Additional evidence that a relationship exists between 5 Maccabees and Josippon is that both interrupt, though with substantial differences, the chronology from Heliodorus to Antiochus IV by inserting an account of the translation of the Septuagint for Ptolemy. A significantly shared feature is the identification of the famous martyr Eleazar as one of the seventy translators.

Without having completed a detailed research on the relationships of 5 Maccabees with the other Maccabean books, with Josephus' two works, and with Josippon, one should not suggest a theory. A tentative hypothesis, which is similar to those suggested by Wellhausen (p. 47) and Beurlier (cols. 502f.), may be proposed: perhaps 5 Maccabees is a late first-century A.D. compilation of early documents, some now lost, and of a few new sections; this compilation was later epitomized along with other texts by the author of the Josippon.

Beurlier (col. 502) thought that the original language of the book is Hebrew.
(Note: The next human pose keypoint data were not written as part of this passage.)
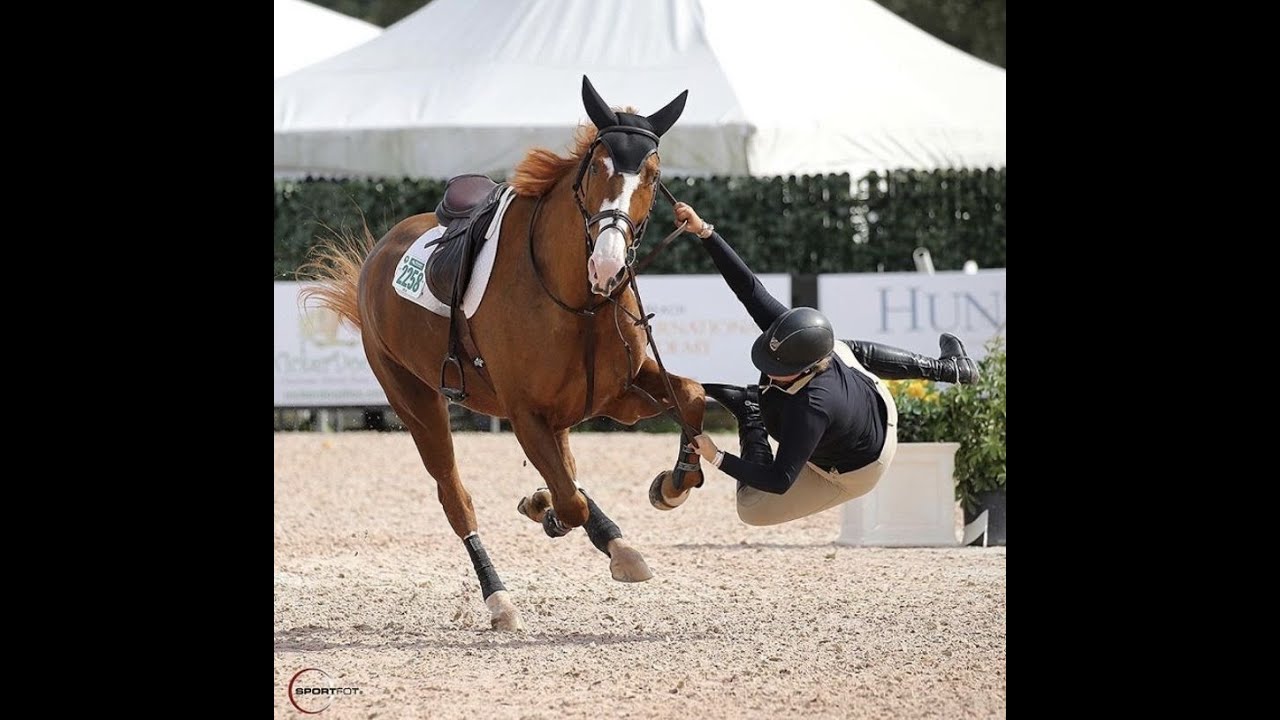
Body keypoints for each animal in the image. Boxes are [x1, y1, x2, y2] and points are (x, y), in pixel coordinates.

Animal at [301, 77, 709, 631]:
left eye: (651, 173)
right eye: (597, 167)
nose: (606, 265)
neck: (579, 299)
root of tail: (378, 253)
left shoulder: (618, 393)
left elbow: (690, 394)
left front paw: (675, 481)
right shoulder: (526, 413)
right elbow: (570, 502)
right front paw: (553, 512)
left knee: (567, 468)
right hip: (416, 401)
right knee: (458, 498)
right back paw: (500, 597)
This possibility is enhanced by numerous Semitisms that suggest a Hebrew Vorlage. It is difficult to prove this hypothesis since some of the Semitisms could have been introduced in the transmission of the Karahuni and and Arabic texts. A note in some Arabic manuscripts at the end of the first sixteen chapters, however, reports that this section had been translated from Hebrew.

5 Maccabees is a chronicle of Jewish history from Heliodorus' attempt to rob the Temple treasury in the early decades of the second century B.C. to the death of Herod the Great's two sons about 6 B.C.—with an interpolation relating Eleazar's role in translating the Septuagint, as well as other interesting expansions (viz. the futile prayer of Antiochus Epiphanes, chp. 8). The work is bifurcated internally: the first section, 1:1-16:26, relates the history from Heliodorus to the death of Nicanor which is called "The Second Book of the Maccabees According to the Translation of the Hebrews"; 17:1-59:96, the second section, is the history from the war between the Roman Scipio and the Carthaginian King Hannibal to the murder of the sons Alexander and Aristobulus, which is called "The Second Book of Maccabees" (cf. the preface in the Polyglotte de Paris).

This work is not included in Charlesworth's The Old Testament Pseudepigrapha.